Before considering functions of several variables, let us first review how to find maxima and minima for functions of one variable. Recall that a local max/min can only occur at a critical point, where the derivative either vanishes or is undefined. The second derivative test can help to determine whether a critical point is a max or a min: If the second derivative is positive or negative, then the graph is concave up or down, respectively, and the critical point is a local min or a local max, respectively. However, if the second derivative vanishes, anything can happen.

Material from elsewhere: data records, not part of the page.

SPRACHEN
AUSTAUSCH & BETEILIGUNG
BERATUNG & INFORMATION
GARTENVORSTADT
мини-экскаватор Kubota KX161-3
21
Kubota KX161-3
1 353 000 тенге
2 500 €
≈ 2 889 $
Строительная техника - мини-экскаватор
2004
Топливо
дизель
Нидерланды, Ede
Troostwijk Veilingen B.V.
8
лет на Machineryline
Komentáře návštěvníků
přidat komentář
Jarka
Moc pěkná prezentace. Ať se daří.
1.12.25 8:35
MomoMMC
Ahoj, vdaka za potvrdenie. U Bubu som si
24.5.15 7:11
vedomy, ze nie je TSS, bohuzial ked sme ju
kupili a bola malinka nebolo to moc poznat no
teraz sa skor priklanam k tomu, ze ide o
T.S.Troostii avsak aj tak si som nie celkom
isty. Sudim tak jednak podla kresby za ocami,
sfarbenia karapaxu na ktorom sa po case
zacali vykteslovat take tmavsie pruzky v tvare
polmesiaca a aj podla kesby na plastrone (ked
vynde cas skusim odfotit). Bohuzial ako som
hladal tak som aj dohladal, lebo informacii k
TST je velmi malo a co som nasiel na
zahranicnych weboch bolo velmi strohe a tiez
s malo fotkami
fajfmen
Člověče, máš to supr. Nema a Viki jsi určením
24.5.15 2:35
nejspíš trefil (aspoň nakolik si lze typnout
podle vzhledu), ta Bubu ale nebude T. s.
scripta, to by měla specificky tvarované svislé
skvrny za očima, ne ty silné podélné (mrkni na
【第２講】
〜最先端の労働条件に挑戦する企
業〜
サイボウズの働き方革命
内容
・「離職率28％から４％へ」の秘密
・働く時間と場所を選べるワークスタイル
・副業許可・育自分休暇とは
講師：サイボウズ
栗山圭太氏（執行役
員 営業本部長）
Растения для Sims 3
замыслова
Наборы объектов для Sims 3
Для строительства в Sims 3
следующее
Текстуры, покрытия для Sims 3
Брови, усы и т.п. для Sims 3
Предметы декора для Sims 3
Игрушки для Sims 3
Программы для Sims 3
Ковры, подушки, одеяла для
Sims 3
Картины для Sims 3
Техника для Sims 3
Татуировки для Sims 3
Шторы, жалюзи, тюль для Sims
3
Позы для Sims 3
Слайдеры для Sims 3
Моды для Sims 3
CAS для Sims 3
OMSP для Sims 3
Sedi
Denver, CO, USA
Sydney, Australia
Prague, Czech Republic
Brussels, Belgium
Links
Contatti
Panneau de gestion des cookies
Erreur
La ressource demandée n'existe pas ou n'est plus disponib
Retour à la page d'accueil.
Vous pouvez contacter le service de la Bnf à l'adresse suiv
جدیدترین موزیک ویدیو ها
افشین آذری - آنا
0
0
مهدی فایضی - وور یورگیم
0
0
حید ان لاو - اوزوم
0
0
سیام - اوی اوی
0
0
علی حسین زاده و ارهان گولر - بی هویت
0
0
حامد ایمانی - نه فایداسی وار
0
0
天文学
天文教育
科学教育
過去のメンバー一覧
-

Now imagine the graph of a function of two variables. At a local minimum, you would expect the slope to be zero, and the graph to be concave up in all directions. A typical example would be \[ f(x,y) = x^2 + y^2 \] at the origin, as shown in Figure 1.

Similarly, at a local maximum, the slope would again be zero but the graph would be concave down in all directions; a typical example would be \[ g(x,y) = -x^2 - y^2 \] again at the origin, as shown in Figure 2. But now there is another possibility. Consider the function \[ h(x,y) = x^2 - y^2 \] whose graph still has slope zero at the origin, but which is concave up in the $x$-direction, yet concave down in the $y$-direction; this is a saddle point, as shown in Figure 3.

Motivated by the above examples, a critical point of a function $f$ of several variables occurs where all of the partial derivatives of $f$ either vanish or are undefined.

Critical points of a function $f(x,y)$ of two variables can be classified using the second derivative test, which now takes the following form. Let \begin{eqnarray} D &=& \frac{\partial^2 f}{\partial x^2}\frac{\partial^2 f}{\partial y^2} - \left(\frac{\partial^2 f}{\partial x\partial y}\right)^2 \\ A &=& \frac{\partial^2 f}{\partial x^2} \end{eqnarray} evaluated at a critical point $P=(a,b)$. Then

• If $D>0$ and $A>0$, then $f(a,b)$ is a local min.
• If $D>0$ and $A<0$, then $f(a,b)$ is a local max.
• If $D<0$, then there is a saddle point at $P$.
• If $D=0$, anything can happen.

Optimization problems typically seek a global max/min, rather than a local max/min. Just as for functions of one variable, in addition to finding the critical points, one must also examine the boundary. Thus, to optimize a function $f$ of several variables, one must:

• Find the critical points.
• Find any critical points of the function restricted to the boundary.
• Evaluate $f$ at each of these points to find the global max/min.

The middle step is effectively a single-variable optimization problem, which may require considering different pieces of the boundary separately, together with any “corner points”.

As an example, consider the function $f(x,y)=xy$. Where are the critical points? Where the partial derivatives of $f$ vanish. We have \begin{equation} \Partial{f}{x} = y ;\qquad \Partial{f}{y} = x \end{equation} so the only critical point occurs where $x=0=y$, that is, at the origin. We compute second derivatives and evaluate them at the origin, obtaining \begin{equation} \frac{\partial^2 f}{\partial x^2}\Bigg|_{(0,0)} = 0 = \frac{\partial^2 f}{\partial y^2}\Bigg|_{(0,0)} ; \qquad \frac{\partial^2 f}{\partial x\partial y}\Bigg|_{(0,0)} = 1 \end{equation} so that in this case \begin{equation} D = 0 - 1 = -1 < 0 \end{equation} which implies that $(0,0)$ is a saddle point of $f$.